▶ **COLLECTED MATERIAL**
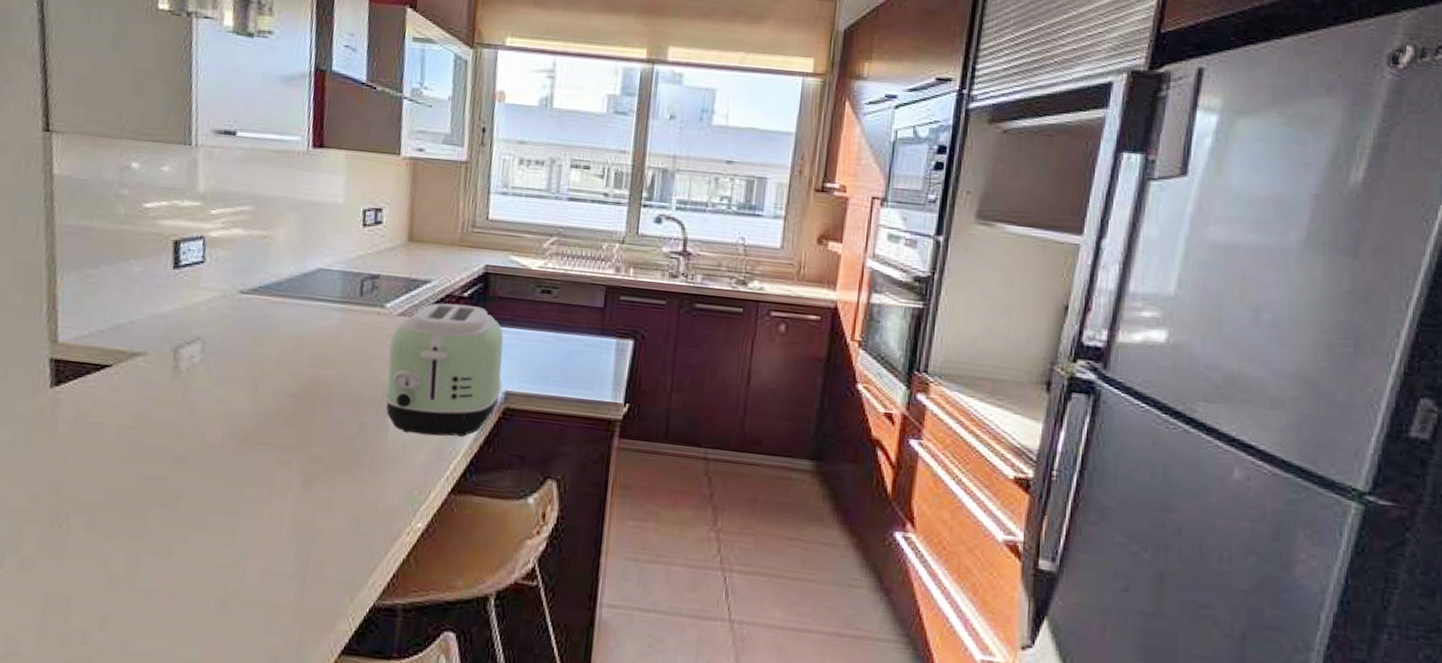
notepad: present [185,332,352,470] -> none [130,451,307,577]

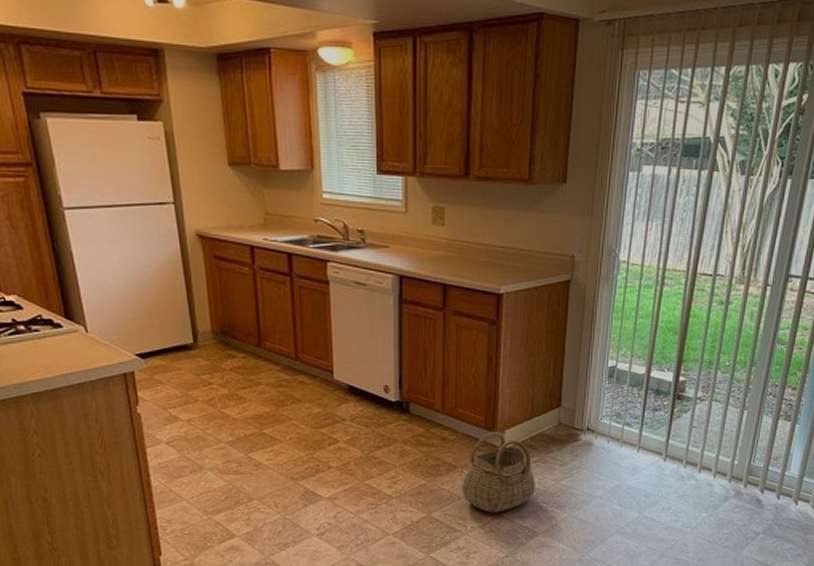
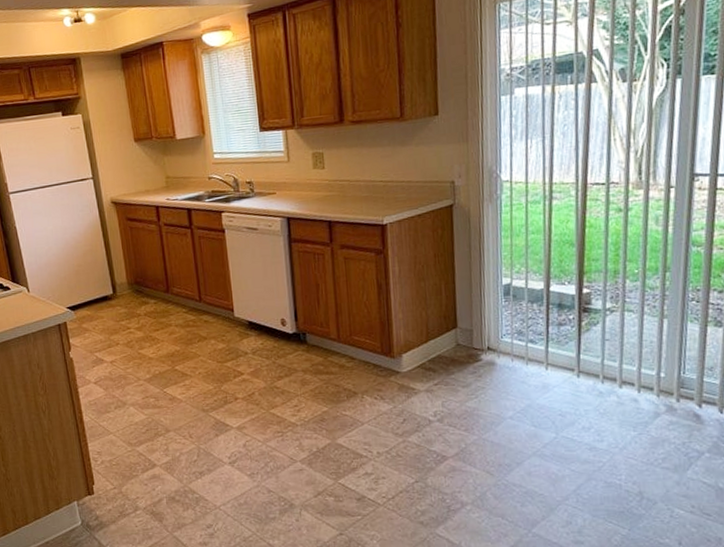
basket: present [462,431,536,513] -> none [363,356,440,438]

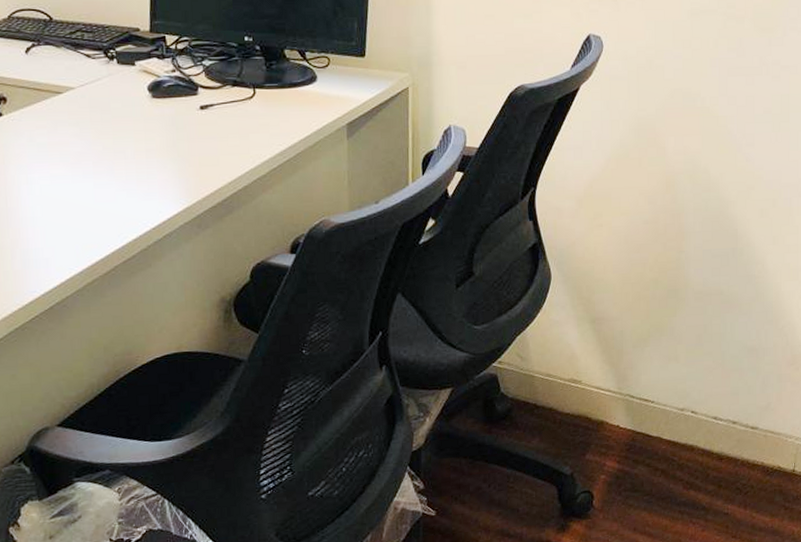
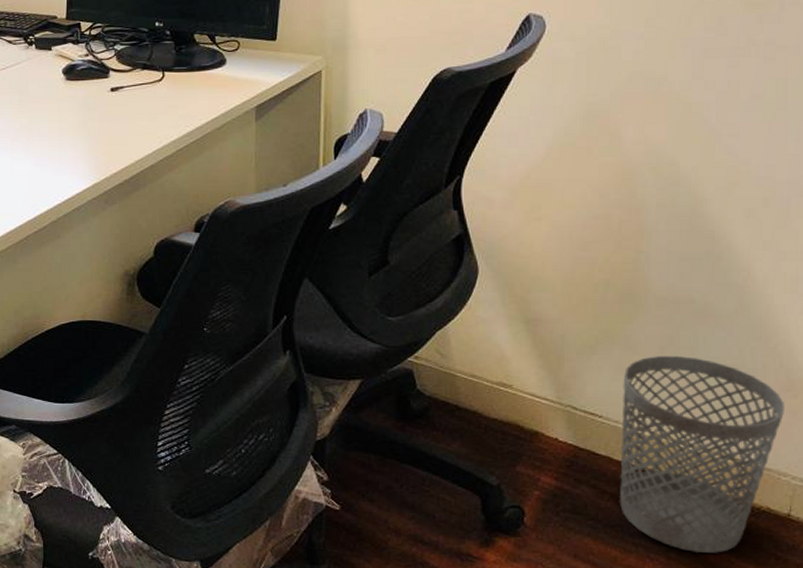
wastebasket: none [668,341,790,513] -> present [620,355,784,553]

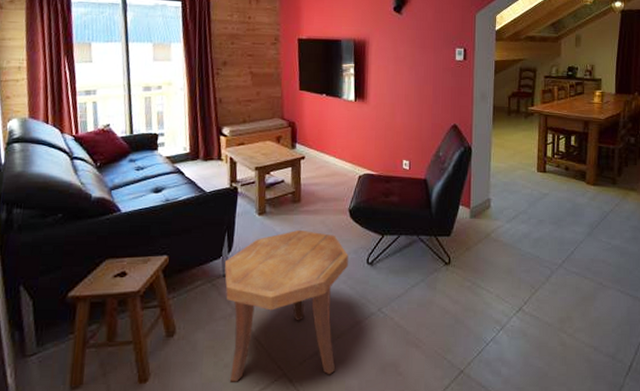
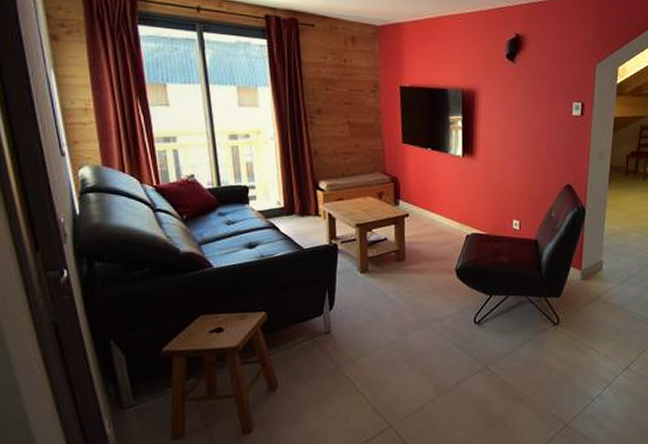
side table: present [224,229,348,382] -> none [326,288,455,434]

▶ **EXERCISE DIRECTIONS**
Set down the material exactly as given, but print none of the pictures.

▶ **ANSWER FOR THIS EXERCISE**
notepad: present [185,332,352,470] -> none [130,451,307,577]

basket: present [462,431,536,513] -> none [363,356,440,438]

wastebasket: none [668,341,790,513] -> present [620,355,784,553]

side table: present [224,229,348,382] -> none [326,288,455,434]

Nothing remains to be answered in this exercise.